WHAT THE TASK ASKS: Output exactly the lines from the one holding "Whole-slide image, H&E: patient-derived" through the final line of the entries.

Stored data entries
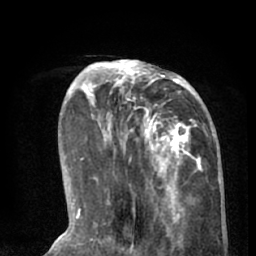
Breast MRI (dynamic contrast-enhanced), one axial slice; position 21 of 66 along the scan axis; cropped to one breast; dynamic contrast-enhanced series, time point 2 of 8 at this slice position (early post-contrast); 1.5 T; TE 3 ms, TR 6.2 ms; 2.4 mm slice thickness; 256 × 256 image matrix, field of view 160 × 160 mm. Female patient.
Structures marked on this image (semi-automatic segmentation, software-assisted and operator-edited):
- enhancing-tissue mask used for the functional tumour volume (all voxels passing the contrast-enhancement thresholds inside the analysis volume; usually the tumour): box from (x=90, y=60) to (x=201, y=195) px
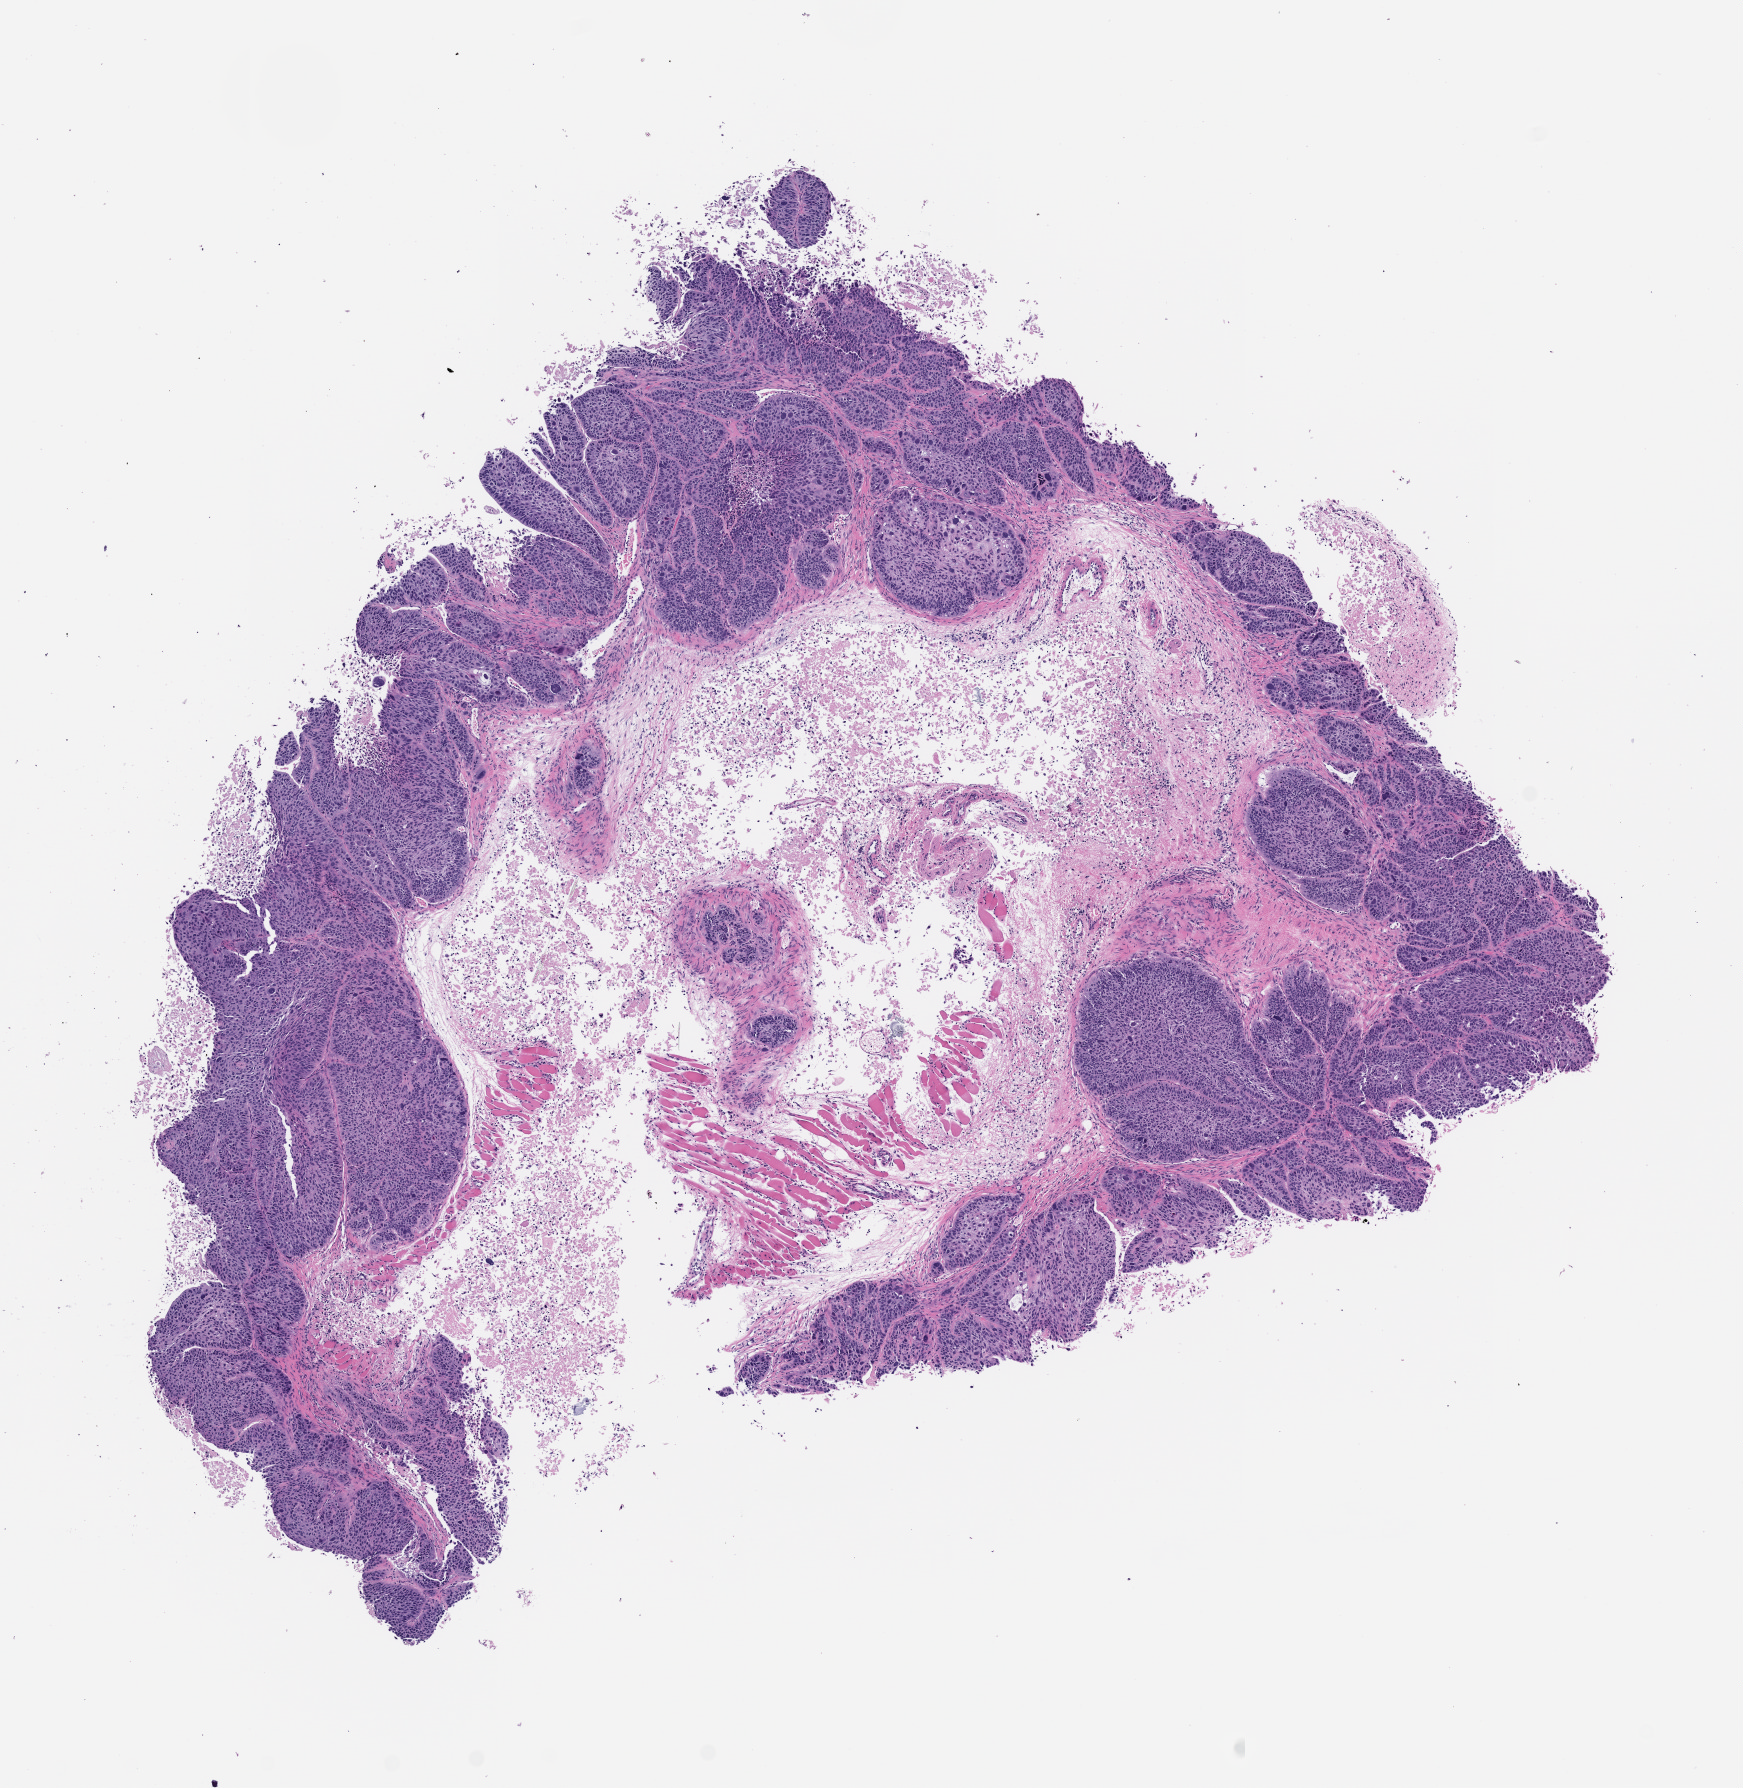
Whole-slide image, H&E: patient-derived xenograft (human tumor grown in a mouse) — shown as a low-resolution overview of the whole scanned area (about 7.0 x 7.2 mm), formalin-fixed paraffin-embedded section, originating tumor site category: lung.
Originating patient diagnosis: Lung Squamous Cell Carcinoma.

RESULT FOR THIS EXERCISE:
Whole-slide image, H&E: patient-derived xenograft (human tumor grown in a mouse) — shown as a low-resolution overview of the whole scanned area (about 7.0 x 7.2 mm), formalin-fixed paraffin-embedded section, originating tumor site category: lung.
Originating patient diagnosis: Lung Squamous Cell Carcinoma.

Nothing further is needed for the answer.